Re-running the binary detects whether the daemon is already running and exits as a no-op. If the binary path changed (rebuild, move), the plist is updated and the daemon re-bootstrapped automatically.
To force-overwrite the daemon plist (e.g. after a config change):
sudo .build/debug/MySetup install-daemon --force
To remove the daemon:
sudo .build/debug/MySetup uninstall-daemon
Inline mode (daemonMode = false)
The engine runs directly in the current process. Any previously installed daemon is removed. Useful for development and examples.
Startup sequence: root check -> daemon mode resolution -> load PayloadStore -> load StorageStore -> onStart() -> seed providers -> first tick -> poll loop.
Requirements
- macOS 14+
- Swift 6.2+
AstrolabeUtils
Separate lightweight package for accessing Astrolabe's persistent storage from other processes on the Mac.
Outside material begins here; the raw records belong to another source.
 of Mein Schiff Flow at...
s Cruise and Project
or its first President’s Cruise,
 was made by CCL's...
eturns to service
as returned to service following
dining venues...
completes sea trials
No dependency on the full framework.
import AstrolabeUtils let client = StorageClient() let browser: String? = client.read("preferredBrowser") try client.write("preferredBrowser", value: "safari")
Installation
Add Astrolabe as a dependency in your Package.swift:
dependencies: [ .package(url: "https://github.com/photonlines/Astrolabe.git", from: "0.1.0"), ], targets: [ .executableTarget( name: "MySetup", dependencies: ["Astrolabe"] ), ]
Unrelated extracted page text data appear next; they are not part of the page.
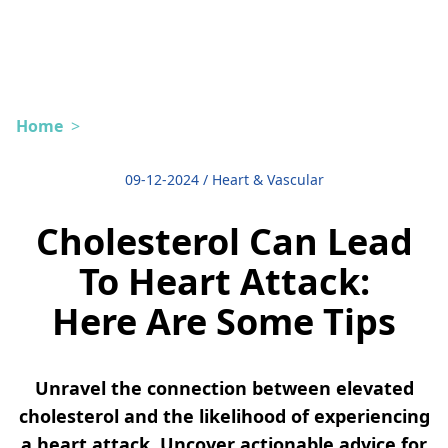
Home
>
09-12-2024
/
Heart & Vascular
Cholesterol Can Lead
To Heart Attack:
Here Are Some Tips
Unravel the connection between elevated
cholesterol and the likelihood of experiencing
a heart attack. Uncover actionable advice for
For other processes that only need storage access:
targets: [ .executableTarget( name: "MyTool", dependencies: [ .product(name: "AstrolabeUtils", package: "Astrolabe"), ] ), ]
Running
Build and run with root privileges (required for package installation and LaunchDaemon registration):
swift build sudo .build/debug/MySetup
By default (daemonMode = true), the first run installs a LaunchDaemon (codes.photon.astrolabe) with KeepAlive and RunAtLoad, then exits. launchd manages the process from then on. Subsequent runs detect the running daemon and exit immediately.
Astrolabe exposes a subcommand surface built on swift-argument-parser:
sudo .build/debug/MySetup # default: install daemon or run engine sudo .build/debug/MySetup install-daemon --force sudo .build/debug/MySetup uninstall-daemon sudo .build/debug/MySetup --help # lists every subcommand, including yours
Custom Commands
Consumer apps can register their own subcommands. When a registered command runs, Astrolabe takes no framework action -- no daemon install, no engine tick, no init() on your Astrolabe type, no onStart/onExit. Your command gets the process to itself.
Declare a command as an AsyncParsableCommand and add it to commands:
import Astrolabe import ArgumentParser @main struct MySetup: Astrolabe { var body: some Setup { Pkg(.catalog(.homebrew)) Brew("wget") } static var commands: [any AsyncParsableCommand.Type] { [Status.self, Logout.self] } } struct Status: AsyncParsableCommand { static let configuration = CommandConfiguration( commandName: "status", abstract: "Show what Astrolabe has installed." ) func run() async throws { for (identity, record) in AstrolabeState.payloads() { print("\(identity): \(record)") } } } struct Logout: AsyncParsableCommand { static let configuration = CommandConfiguration(commandName: "logout") @Flag(name: .shortAndLong) var force = false func run() async throws { // app-specific logic; Astrolabe does nothing on its own here } }
Invoke:
sudo .build/debug/MySetup status sudo .build/debug/MySetup logout --force sudo .build/debug/MySetup logout --help # per-subcommand help, auto-generated
@Argument, @Option, @Flag, validation, usage text, and --help come from swift-argument-parser — the framework's own install-daemon --force flag is declared the same way.
AstrolabeState exposes read-only accessors safe to call from a command (no engine required):
AstrolabeState.payloads() // [(NodeIdentity, PayloadRecord)] AstrolabeState.identities() // Set<NodeIdentity> AstrolabeState.storage("key", as: String.self) // T? — reads @Storage values
Examples
See the Examples/ directory:
- BasicSetup -- minimal configuration installing a few Homebrew packages
- ConditionalSetup -- declarations gated on environment values like enrollment status
- GroupModifiers -- applying retry policies and modifiers to groups of declarations
Design
See CONSTITUTION.md for the fundamental design decisions and invariants.